(Listed entries)

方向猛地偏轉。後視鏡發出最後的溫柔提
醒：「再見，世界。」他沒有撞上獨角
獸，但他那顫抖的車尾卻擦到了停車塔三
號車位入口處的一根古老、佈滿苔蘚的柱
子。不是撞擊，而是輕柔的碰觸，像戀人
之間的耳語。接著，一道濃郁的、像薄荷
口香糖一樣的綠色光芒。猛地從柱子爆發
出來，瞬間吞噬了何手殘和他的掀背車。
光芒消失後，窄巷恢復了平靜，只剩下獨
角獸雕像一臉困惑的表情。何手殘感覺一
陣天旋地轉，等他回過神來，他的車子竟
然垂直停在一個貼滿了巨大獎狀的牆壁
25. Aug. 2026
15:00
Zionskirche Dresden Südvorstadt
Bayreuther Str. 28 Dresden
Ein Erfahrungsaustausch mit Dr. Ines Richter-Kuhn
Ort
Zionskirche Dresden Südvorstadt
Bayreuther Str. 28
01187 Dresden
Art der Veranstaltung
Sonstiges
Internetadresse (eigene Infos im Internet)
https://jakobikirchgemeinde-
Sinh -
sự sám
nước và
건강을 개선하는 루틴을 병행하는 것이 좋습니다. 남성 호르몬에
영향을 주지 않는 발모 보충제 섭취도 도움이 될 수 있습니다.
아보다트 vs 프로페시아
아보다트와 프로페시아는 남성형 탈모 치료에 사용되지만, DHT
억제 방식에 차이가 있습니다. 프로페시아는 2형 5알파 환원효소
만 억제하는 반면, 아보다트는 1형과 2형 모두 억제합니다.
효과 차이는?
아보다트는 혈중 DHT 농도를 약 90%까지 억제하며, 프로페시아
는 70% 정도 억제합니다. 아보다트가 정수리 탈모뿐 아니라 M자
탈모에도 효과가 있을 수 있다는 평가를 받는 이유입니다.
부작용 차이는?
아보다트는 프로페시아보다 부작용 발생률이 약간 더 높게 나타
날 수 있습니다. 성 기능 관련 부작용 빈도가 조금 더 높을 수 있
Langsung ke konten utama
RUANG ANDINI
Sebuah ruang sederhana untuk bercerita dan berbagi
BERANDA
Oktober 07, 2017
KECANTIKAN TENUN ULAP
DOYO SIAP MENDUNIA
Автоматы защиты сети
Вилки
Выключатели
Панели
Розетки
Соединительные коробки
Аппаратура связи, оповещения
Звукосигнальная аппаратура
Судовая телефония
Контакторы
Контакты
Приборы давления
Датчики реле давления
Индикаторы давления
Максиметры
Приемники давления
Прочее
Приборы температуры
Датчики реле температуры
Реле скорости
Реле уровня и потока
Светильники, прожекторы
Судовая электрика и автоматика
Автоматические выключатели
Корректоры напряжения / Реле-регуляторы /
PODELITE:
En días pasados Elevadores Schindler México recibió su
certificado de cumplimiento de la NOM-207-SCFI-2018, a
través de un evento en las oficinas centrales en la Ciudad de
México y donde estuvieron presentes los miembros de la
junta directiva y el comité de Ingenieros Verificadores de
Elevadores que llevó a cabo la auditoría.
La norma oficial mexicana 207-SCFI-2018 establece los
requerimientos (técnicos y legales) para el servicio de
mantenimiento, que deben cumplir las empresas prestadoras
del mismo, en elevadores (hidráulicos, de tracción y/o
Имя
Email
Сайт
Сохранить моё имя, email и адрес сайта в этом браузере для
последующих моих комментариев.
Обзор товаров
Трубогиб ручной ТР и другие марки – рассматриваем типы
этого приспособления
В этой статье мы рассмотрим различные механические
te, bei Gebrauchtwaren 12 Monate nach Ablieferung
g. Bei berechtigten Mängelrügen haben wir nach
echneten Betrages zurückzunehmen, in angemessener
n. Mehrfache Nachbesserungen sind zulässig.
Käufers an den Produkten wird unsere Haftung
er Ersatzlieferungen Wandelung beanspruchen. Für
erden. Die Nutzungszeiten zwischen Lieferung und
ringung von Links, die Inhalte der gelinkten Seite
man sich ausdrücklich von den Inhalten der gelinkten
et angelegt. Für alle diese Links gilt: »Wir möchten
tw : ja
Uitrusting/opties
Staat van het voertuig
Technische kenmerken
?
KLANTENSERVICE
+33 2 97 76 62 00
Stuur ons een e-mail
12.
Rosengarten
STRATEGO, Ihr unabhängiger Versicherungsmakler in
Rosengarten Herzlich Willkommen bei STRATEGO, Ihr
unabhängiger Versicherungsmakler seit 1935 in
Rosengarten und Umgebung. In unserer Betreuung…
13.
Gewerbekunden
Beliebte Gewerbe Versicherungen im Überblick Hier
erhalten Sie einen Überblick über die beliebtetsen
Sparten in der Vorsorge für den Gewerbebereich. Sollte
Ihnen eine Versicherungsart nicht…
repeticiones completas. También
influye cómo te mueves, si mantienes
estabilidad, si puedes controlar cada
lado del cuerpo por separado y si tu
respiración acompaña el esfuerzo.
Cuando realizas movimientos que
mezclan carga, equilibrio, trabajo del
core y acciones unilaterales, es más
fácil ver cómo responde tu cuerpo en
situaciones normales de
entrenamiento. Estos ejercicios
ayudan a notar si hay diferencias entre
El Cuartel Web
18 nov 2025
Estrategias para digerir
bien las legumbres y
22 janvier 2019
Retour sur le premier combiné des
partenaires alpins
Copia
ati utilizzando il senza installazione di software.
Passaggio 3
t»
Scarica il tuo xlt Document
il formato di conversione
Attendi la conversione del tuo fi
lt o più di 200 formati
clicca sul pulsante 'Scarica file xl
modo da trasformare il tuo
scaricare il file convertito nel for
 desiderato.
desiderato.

(End Listed entries)

◆ What you need to do: Rewrite the listing from its first line through the line containing "영향을 주지 않는 발모 보충제 섭취도 도움이 될 수 있습니다.", including that line, with "Sonstiges" changed to "Vortrag" and nothing else altered.

◆ Output of the exercise:
方向猛地偏轉。後視鏡發出最後的溫柔提
醒：「再見，世界。」他沒有撞上獨角
獸，但他那顫抖的車尾卻擦到了停車塔三
號車位入口處的一根古老、佈滿苔蘚的柱
子。不是撞擊，而是輕柔的碰觸，像戀人
之間的耳語。接著，一道濃郁的、像薄荷
口香糖一樣的綠色光芒。猛地從柱子爆發
出來，瞬間吞噬了何手殘和他的掀背車。
光芒消失後，窄巷恢復了平靜，只剩下獨
角獸雕像一臉困惑的表情。何手殘感覺一
陣天旋地轉，等他回過神來，他的車子竟
然垂直停在一個貼滿了巨大獎狀的牆壁
25. Aug. 2026
15:00
Zionskirche Dresden Südvorstadt
Bayreuther Str. 28 Dresden
Ein Erfahrungsaustausch mit Dr. Ines Richter-Kuhn
Ort
Zionskirche Dresden Südvorstadt
Bayreuther Str. 28
01187 Dresden
Art der Veranstaltung
Vortrag
Internetadresse (eigene Infos im Internet)
https://jakobikirchgemeinde-
Sinh -
sự sám
nước và
건강을 개선하는 루틴을 병행하는 것이 좋습니다. 남성 호르몬에
영향을 주지 않는 발모 보충제 섭취도 도움이 될 수 있습니다.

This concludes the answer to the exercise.